* _Activity_
Would you please write out every record exactly?

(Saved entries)
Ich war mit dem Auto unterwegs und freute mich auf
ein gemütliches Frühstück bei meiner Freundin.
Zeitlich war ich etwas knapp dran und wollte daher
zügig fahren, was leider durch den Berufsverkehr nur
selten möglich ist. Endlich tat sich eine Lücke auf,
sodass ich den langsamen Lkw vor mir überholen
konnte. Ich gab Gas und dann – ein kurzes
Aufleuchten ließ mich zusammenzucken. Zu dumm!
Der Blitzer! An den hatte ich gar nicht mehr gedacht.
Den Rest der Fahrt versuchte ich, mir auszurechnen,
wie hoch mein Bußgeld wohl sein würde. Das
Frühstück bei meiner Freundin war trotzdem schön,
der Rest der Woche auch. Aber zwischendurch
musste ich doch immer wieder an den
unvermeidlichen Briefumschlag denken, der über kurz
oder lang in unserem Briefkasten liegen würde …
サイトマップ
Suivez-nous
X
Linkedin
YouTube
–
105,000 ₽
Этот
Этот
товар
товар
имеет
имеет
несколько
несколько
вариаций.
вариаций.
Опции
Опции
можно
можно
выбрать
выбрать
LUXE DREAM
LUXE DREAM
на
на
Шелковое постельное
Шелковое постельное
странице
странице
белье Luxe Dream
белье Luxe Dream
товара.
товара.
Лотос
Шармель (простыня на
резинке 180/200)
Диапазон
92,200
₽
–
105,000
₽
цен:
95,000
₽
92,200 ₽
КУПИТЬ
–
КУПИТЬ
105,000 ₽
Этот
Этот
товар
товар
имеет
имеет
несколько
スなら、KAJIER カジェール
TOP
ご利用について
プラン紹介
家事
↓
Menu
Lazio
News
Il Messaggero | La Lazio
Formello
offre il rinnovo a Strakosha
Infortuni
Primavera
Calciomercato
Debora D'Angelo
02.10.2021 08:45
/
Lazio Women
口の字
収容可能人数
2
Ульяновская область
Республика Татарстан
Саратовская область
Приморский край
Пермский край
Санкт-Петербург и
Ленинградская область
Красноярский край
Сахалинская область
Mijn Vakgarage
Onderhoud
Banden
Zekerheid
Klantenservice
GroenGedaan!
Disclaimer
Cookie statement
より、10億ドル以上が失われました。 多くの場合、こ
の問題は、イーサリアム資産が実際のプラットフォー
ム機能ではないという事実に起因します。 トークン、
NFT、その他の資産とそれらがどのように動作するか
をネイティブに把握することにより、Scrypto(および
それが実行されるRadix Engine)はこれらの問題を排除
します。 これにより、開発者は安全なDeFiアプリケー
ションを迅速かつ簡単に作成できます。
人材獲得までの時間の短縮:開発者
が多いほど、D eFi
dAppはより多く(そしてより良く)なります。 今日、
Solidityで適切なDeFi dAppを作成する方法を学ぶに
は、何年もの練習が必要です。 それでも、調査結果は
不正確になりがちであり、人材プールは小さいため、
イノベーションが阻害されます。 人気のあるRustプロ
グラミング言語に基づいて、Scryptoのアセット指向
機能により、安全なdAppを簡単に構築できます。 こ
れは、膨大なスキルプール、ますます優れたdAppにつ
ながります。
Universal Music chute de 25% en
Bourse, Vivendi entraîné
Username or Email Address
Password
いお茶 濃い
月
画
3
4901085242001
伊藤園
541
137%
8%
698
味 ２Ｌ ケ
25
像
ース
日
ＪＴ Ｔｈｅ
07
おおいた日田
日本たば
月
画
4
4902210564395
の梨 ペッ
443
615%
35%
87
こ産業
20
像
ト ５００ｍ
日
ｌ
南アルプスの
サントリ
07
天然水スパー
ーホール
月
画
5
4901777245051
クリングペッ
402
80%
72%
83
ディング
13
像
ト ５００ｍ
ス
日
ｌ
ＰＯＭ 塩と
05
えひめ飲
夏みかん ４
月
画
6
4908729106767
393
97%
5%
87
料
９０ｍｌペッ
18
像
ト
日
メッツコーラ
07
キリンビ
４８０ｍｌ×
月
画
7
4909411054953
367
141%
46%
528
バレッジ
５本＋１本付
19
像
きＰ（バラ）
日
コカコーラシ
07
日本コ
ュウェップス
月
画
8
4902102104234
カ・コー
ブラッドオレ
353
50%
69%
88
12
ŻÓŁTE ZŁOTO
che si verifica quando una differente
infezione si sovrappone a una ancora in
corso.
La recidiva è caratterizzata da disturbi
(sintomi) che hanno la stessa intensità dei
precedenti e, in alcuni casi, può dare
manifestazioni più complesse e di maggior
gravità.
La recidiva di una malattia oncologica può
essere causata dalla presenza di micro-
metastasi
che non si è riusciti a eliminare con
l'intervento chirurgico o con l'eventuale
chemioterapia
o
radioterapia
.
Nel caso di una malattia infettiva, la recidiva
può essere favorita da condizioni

* _Solution to this exercise_
Ich war mit dem Auto unterwegs und freute mich auf
ein gemütliches Frühstück bei meiner Freundin.
Zeitlich war ich etwas knapp dran und wollte daher
zügig fahren, was leider durch den Berufsverkehr nur
selten möglich ist. Endlich tat sich eine Lücke auf,
sodass ich den langsamen Lkw vor mir überholen
konnte. Ich gab Gas und dann – ein kurzes
Aufleuchten ließ mich zusammenzucken. Zu dumm!
Der Blitzer! An den hatte ich gar nicht mehr gedacht.
Den Rest der Fahrt versuchte ich, mir auszurechnen,
wie hoch mein Bußgeld wohl sein würde. Das
Frühstück bei meiner Freundin war trotzdem schön,
der Rest der Woche auch. Aber zwischendurch
musste ich doch immer wieder an den
unvermeidlichen Briefumschlag denken, der über kurz
oder lang in unserem Briefkasten liegen würde …
サイトマップ
Suivez-nous
X
Linkedin
YouTube
–
105,000 ₽
Этот
Этот
товар
товар
имеет
имеет
несколько
несколько
вариаций.
вариаций.
Опции
Опции
можно
можно
выбрать
выбрать
LUXE DREAM
LUXE DREAM
на
на
Шелковое постельное
Шелковое постельное
странице
странице
белье Luxe Dream
белье Luxe Dream
товара.
товара.
Лотос
Шармель (простыня на
резинке 180/200)
Диапазон
92,200
₽
–
105,000
₽
цен:
95,000
₽
92,200 ₽
КУПИТЬ
–
КУПИТЬ
105,000 ₽
Этот
Этот
товар
товар
имеет
имеет
несколько
スなら、KAJIER カジェール
TOP
ご利用について
プラン紹介
家事
↓
Menu
Lazio
News
Il Messaggero | La Lazio
Formello
offre il rinnovo a Strakosha
Infortuni
Primavera
Calciomercato
Debora D'Angelo
02.10.2021 08:45
/
Lazio Women
口の字
収容可能人数
2
Ульяновская область
Республика Татарстан
Саратовская область
Приморский край
Пермский край
Санкт-Петербург и
Ленинградская область
Красноярский край
Сахалинская область
Mijn Vakgarage
Onderhoud
Banden
Zekerheid
Klantenservice
GroenGedaan!
Disclaimer
Cookie statement
より、10億ドル以上が失われました。 多くの場合、こ
の問題は、イーサリアム資産が実際のプラットフォー
ム機能ではないという事実に起因します。 トークン、
NFT、その他の資産とそれらがどのように動作するか
をネイティブに把握することにより、Scrypto(および
それが実行されるRadix Engine)はこれらの問題を排除
します。 これにより、開発者は安全なDeFiアプリケー
ションを迅速かつ簡単に作成できます。
人材獲得までの時間の短縮:開発者
が多いほど、D eFi
dAppはより多く(そしてより良く)なります。 今日、
Solidityで適切なDeFi dAppを作成する方法を学ぶに
は、何年もの練習が必要です。 それでも、調査結果は
不正確になりがちであり、人材プールは小さいため、
イノベーションが阻害されます。 人気のあるRustプロ
グラミング言語に基づいて、Scryptoのアセット指向
機能により、安全なdAppを簡単に構築できます。 こ
れは、膨大なスキルプール、ますます優れたdAppにつ
ながります。
Universal Music chute de 25% en
Bourse, Vivendi entraîné
Username or Email Address
Password
いお茶 濃い
月
画
3
4901085242001
伊藤園
541
137%
8%
698
味 ２Ｌ ケ
25
像
ース
日
ＪＴ Ｔｈｅ
07
おおいた日田
日本たば
月
画
4
4902210564395
の梨 ペッ
443
615%
35%
87
こ産業
20
像
ト ５００ｍ
日
ｌ
南アルプスの
サントリ
07
天然水スパー
ーホール
月
画
5
4901777245051
クリングペッ
402
80%
72%
83
ディング
13
像
ト ５００ｍ
ス
日
ｌ
ＰＯＭ 塩と
05
えひめ飲
夏みかん ４
月
画
6
4908729106767
393
97%
5%
87
料
９０ｍｌペッ
18
像
ト
日
メッツコーラ
07
キリンビ
４８０ｍｌ×
月
画
7
4909411054953
367
141%
46%
528
バレッジ
５本＋１本付
19
像
きＰ（バラ）
日
コカコーラシ
07
日本コ
ュウェップス
月
画
8
4902102104234
カ・コー
ブラッドオレ
353
50%
69%
88
12
ŻÓŁTE ZŁOTO
che si verifica quando una differente
infezione si sovrappone a una ancora in
corso.
La recidiva è caratterizzata da disturbi
(sintomi) che hanno la stessa intensità dei
precedenti e, in alcuni casi, può dare
manifestazioni più complesse e di maggior
gravità.
La recidiva di una malattia oncologica può
essere causata dalla presenza di micro-
metastasi
che non si è riusciti a eliminare con
l'intervento chirurgico o con l'eventuale
chemioterapia
o
radioterapia
.
Nel caso di una malattia infettiva, la recidiva
può essere favorita da condizioni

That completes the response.